Data START
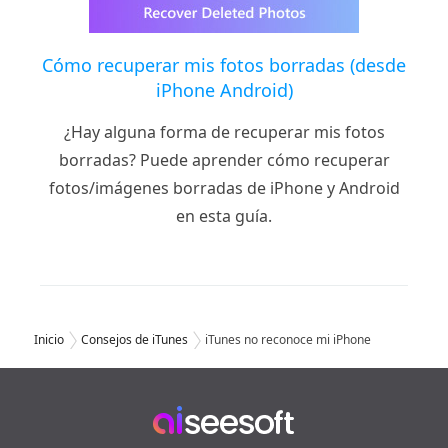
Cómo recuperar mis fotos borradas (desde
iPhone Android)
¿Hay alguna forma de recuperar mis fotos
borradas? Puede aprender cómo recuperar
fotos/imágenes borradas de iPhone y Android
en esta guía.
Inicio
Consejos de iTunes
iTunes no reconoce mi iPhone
Data END
What the exercise asks:
Above are the records; copy them exactly without the pictures.

Response to this exercise:
Cómo recuperar mis fotos borradas (desde
iPhone Android)
¿Hay alguna forma de recuperar mis fotos
borradas? Puede aprender cómo recuperar
fotos/imágenes borradas de iPhone y Android
en esta guía.
Inicio
Consejos de iTunes
iTunes no reconoce mi iPhone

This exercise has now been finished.